Yet at least one of the most important features, dubbed multi-user MIMO, which will let an access point 11ac radio talk to as many as four clients simultaneously, won't be available until 2014, with the second-generation 11ac chipsets. Today's access point can only talk to one connected client at a time.
With the current draft of the new standard considered stable, some consumer-grade routers and adapters already are available, or have been announced. Cisco, in an unusual move, announced in May that it will introduce in the first quarter of 2013 an 802.11ac radio module that will snap into its popular enterprise access point, the Aironet 3600. Other WLAN vendors and device makers are expected to introduce enterprise-class products starting in that same period.
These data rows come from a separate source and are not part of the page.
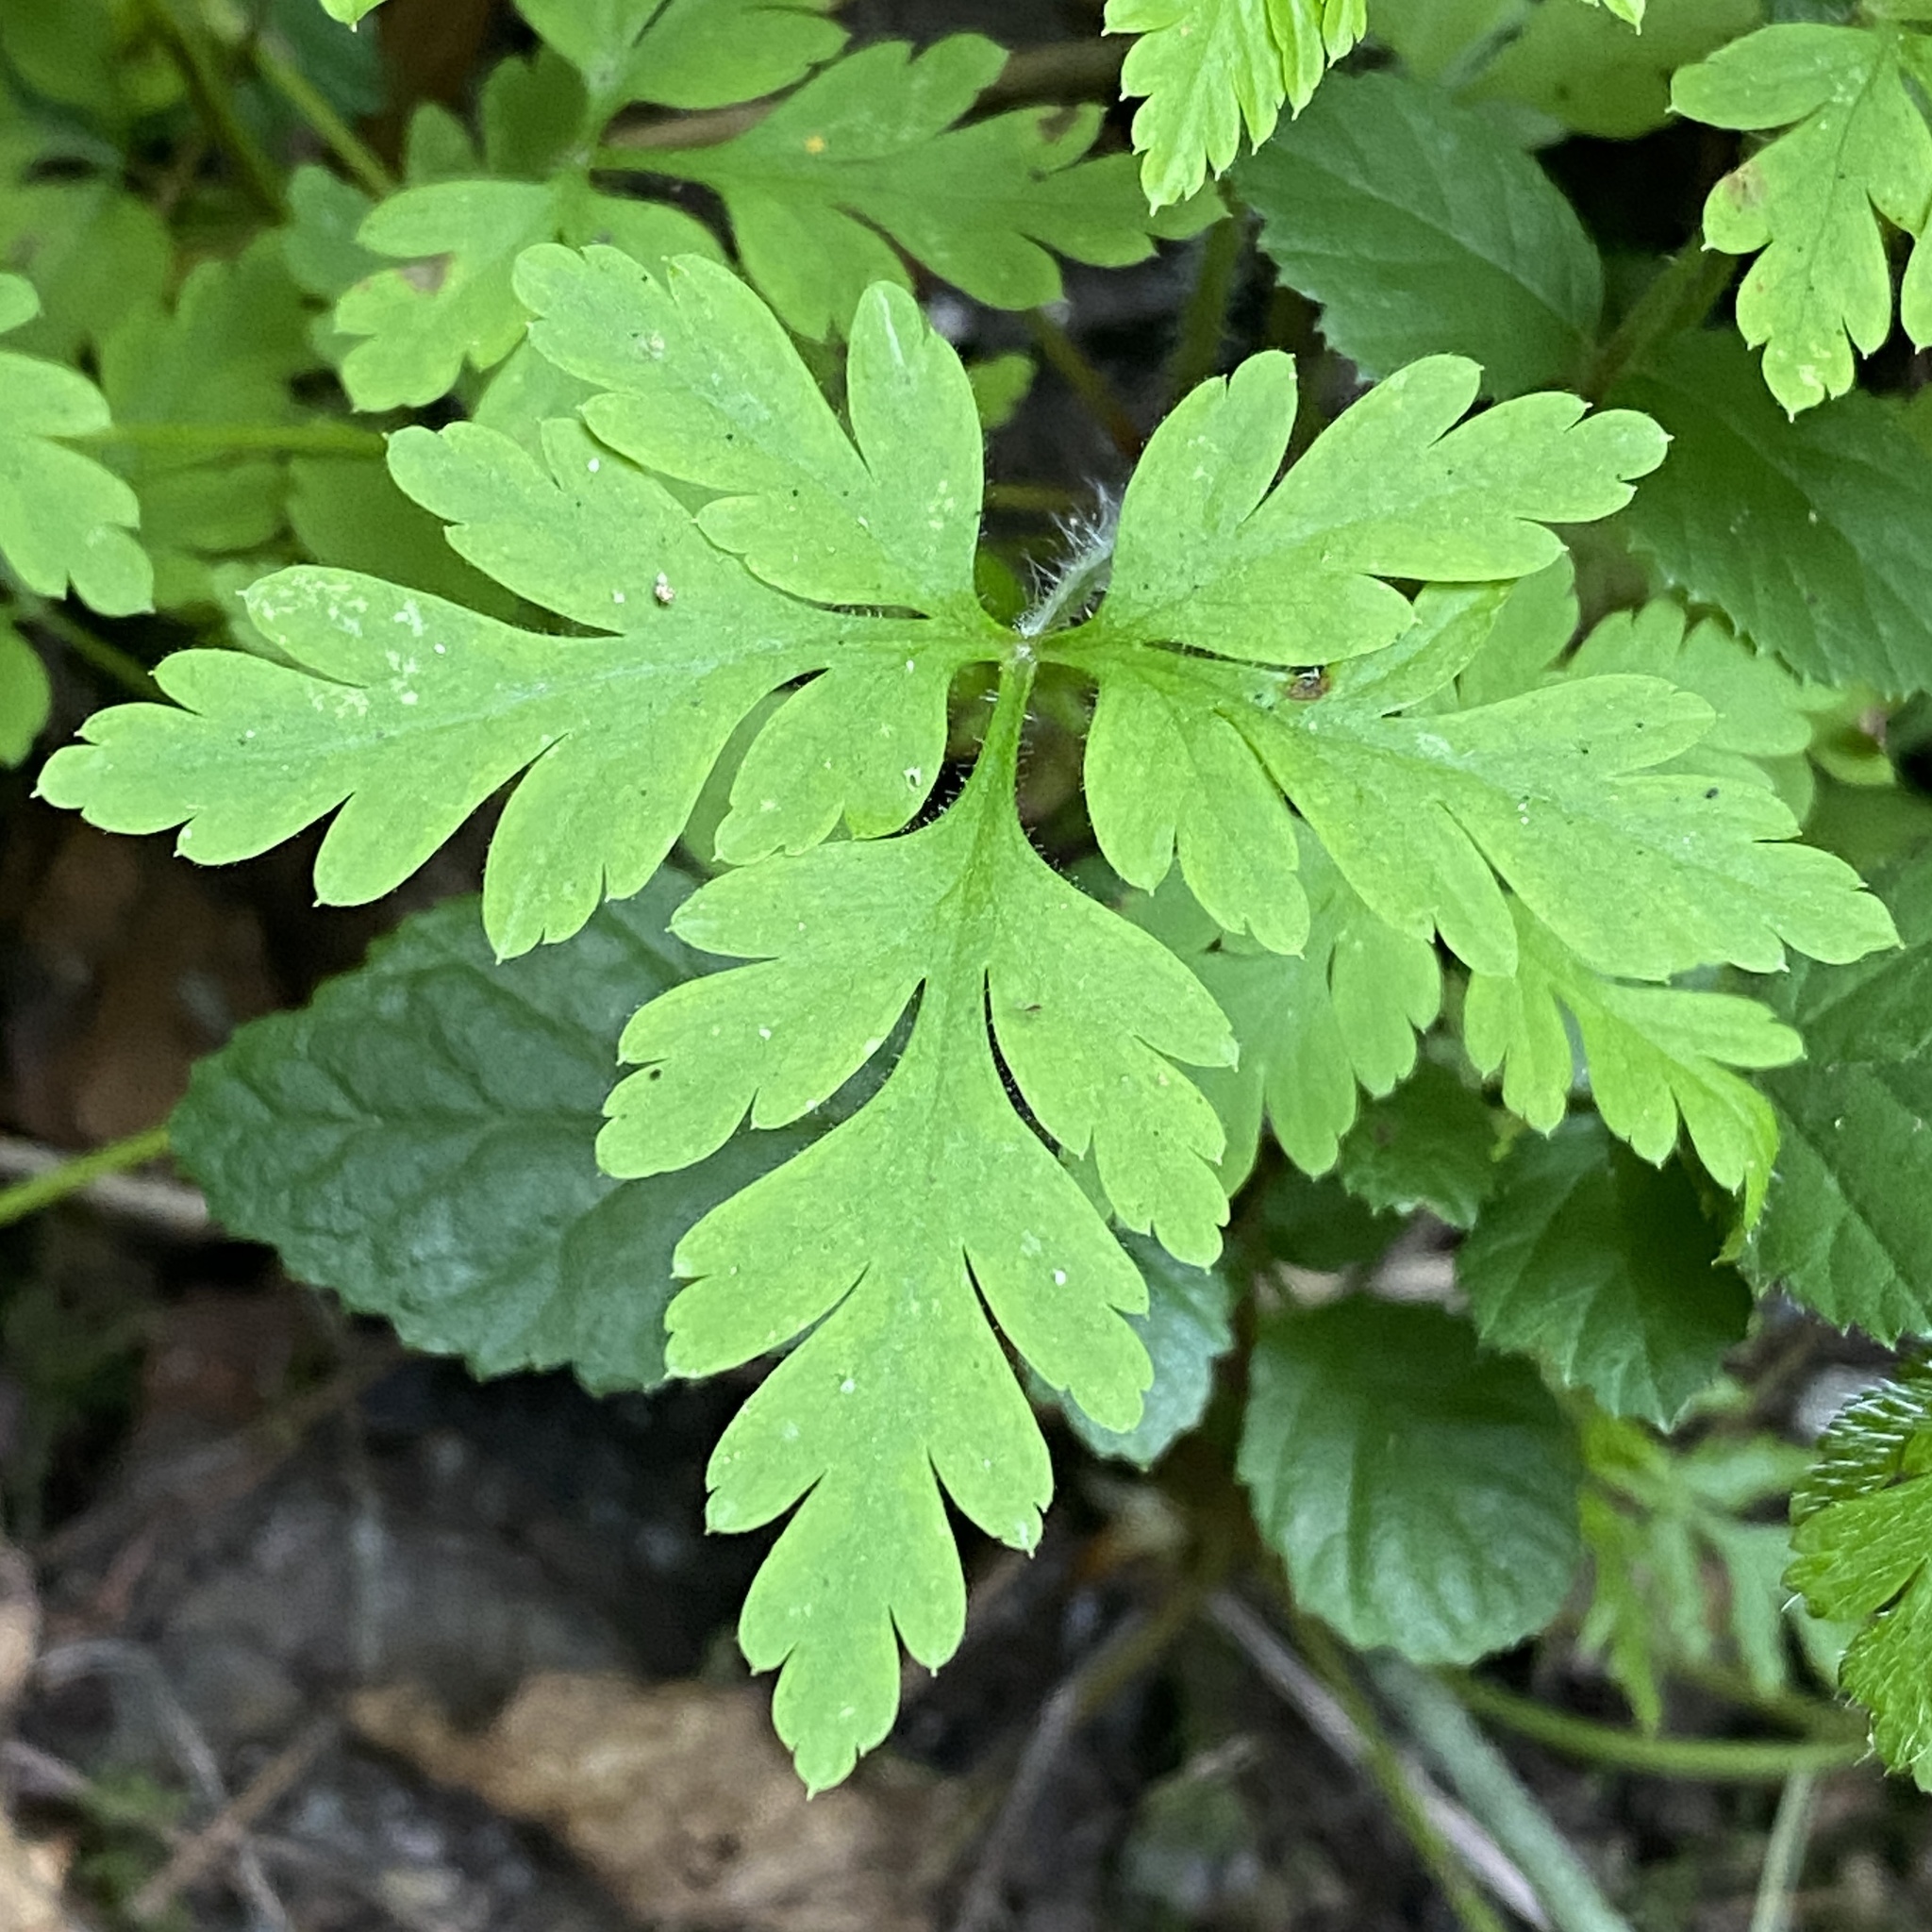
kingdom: Plantae
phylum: Tracheophyta
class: Magnoliopsida
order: Geraniales
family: Geraniaceae
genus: Geranium
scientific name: Geranium robertianum
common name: Herb-robert
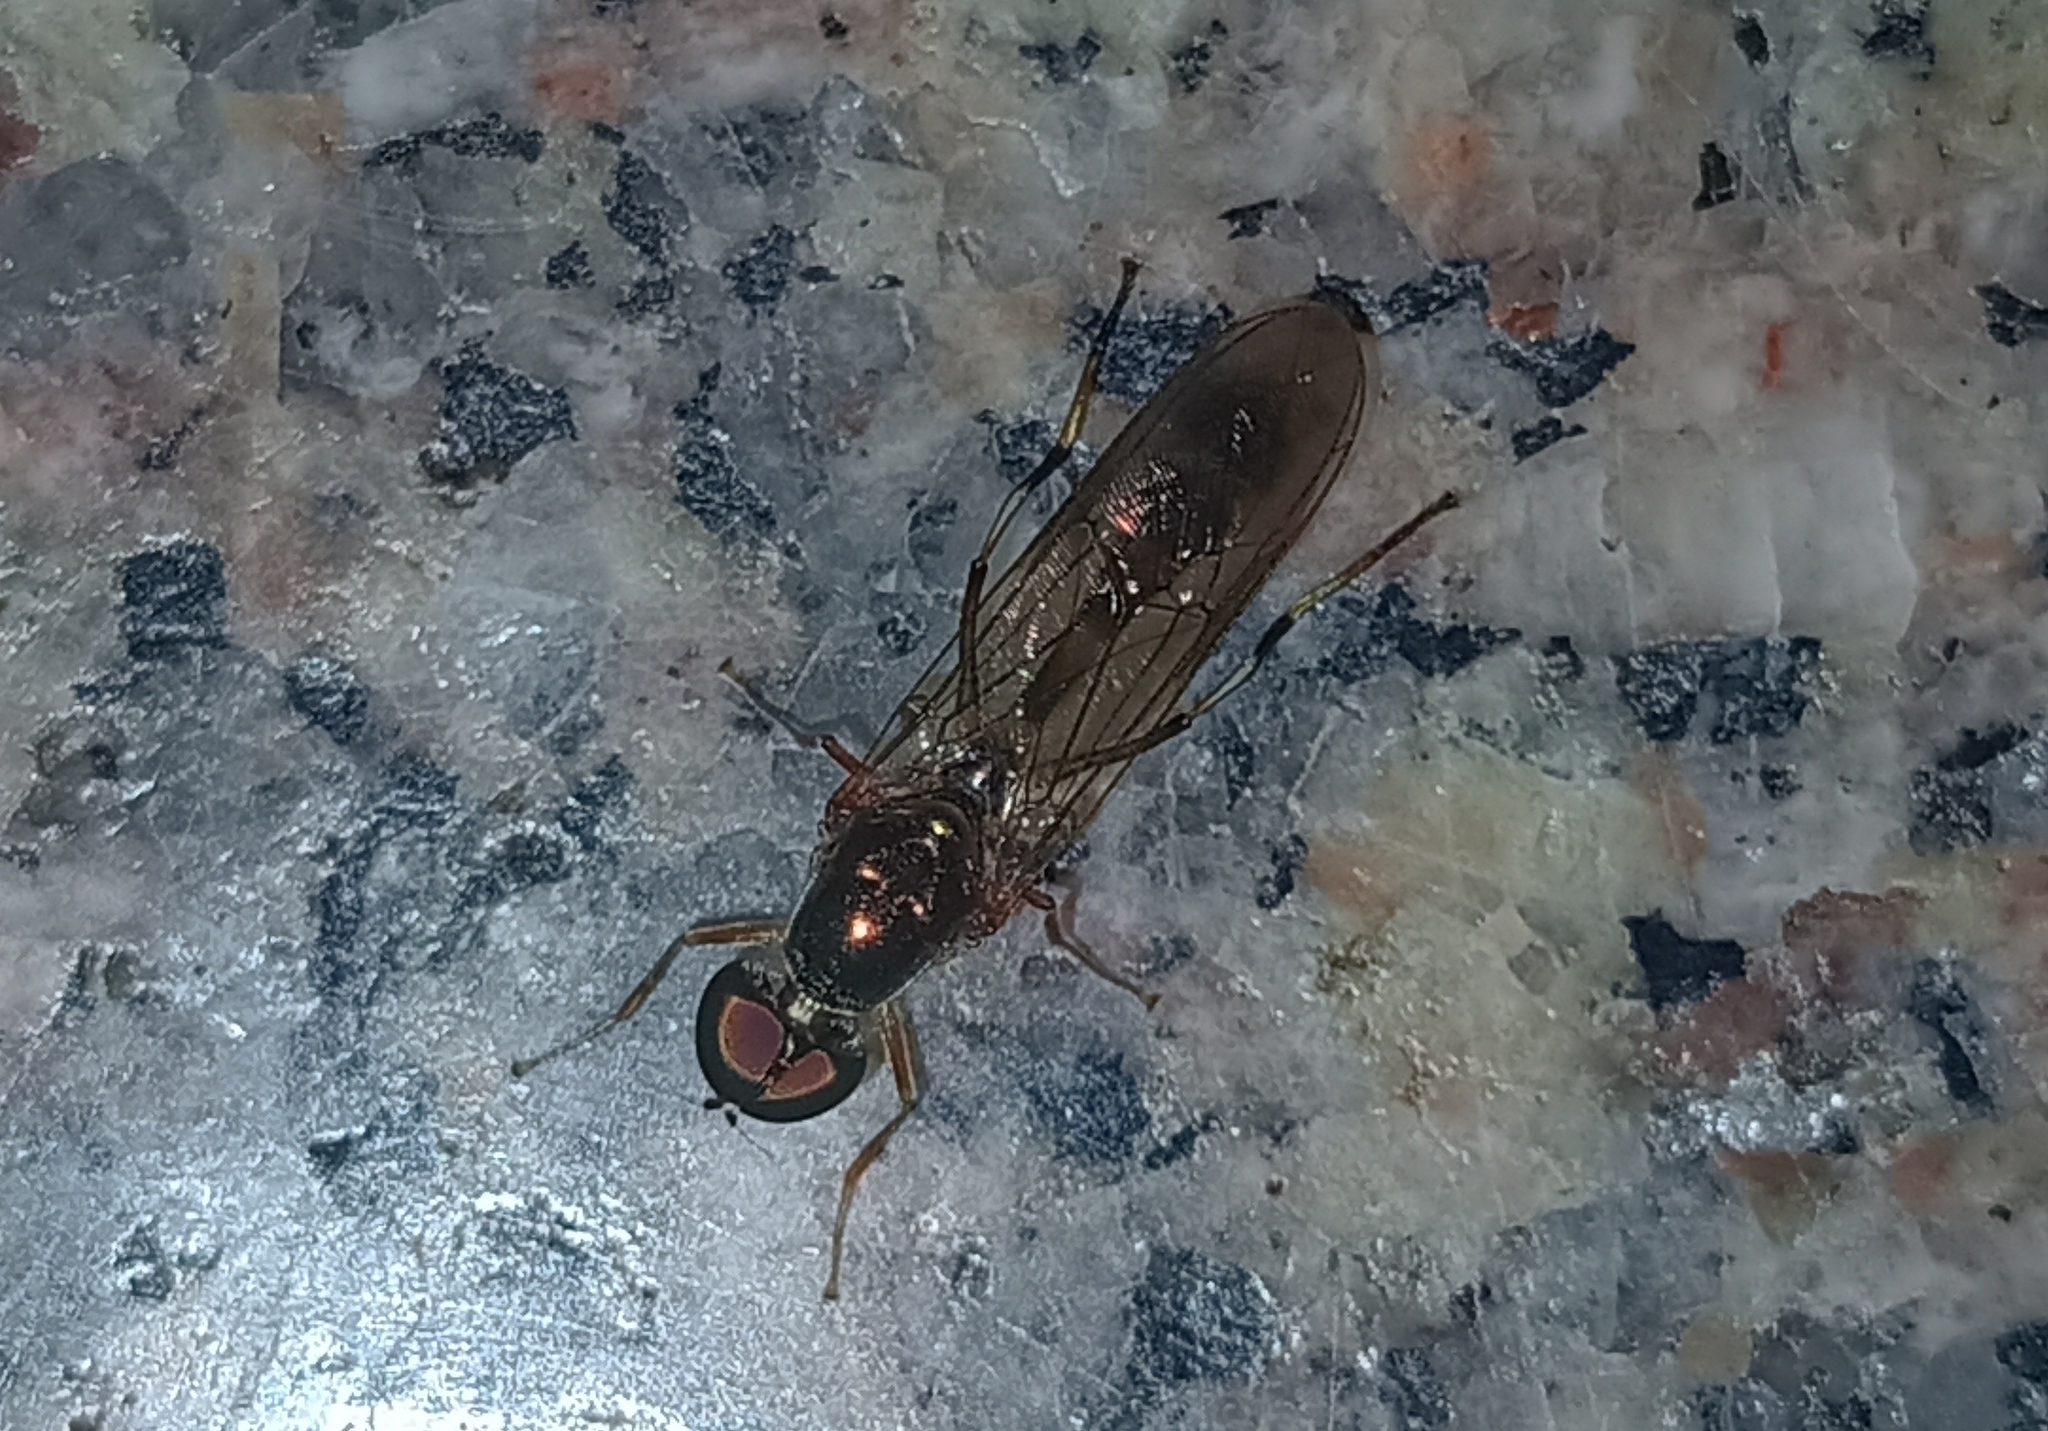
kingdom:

The 11ac radios are backward compatible with 802.11n and 11a radios in the 5GHz bands; and new two-radio access points will likely have the single-band 11ac radio and a dual-band 11n radio to handle legacy clients.
But there are a lot of variables, and together, they add up to a wide range of performance possibilities for end users and the network.
Why is 11ac so much faster?
Vendors say a single data stream 11ac radio, which is what most 11ac-equipped mobile devices will have, will yield maximum data rate of 433Mbps using an 80MHz-wide channel, compared to 150Mbps for single-stream 11n with a 40MHz channel.
The new Wi-Fi does several things to be faster.
First, the first-generation 11ac chips will support 20MHz, 40MHz and 80MHz channel widths, compared to 20MHz and 40MHz for 11n. The wider channel is like a fatter pipe: You can push more through it in the same amount of time.
Second, there's a new modulation scheme, called 256 QAM, which essentially lets 11ac pack more information into the radio signal. "Inside a given finite 'space,' the whole process [of 256 QAM] lets you get more data transmitted, with an improved possibility that you send a '1' and receive a '1' on other end," says Dino Bekis, senior director of wireless connectivity at Broadcom.
Third, beamforming will be standard feature in 11ac instead of the rarely implemented option in 11n. Today, some vendors such as Ruckus use specially designed antennas with multiple components that can be used in different combinations to create an optimal signal for each associated client.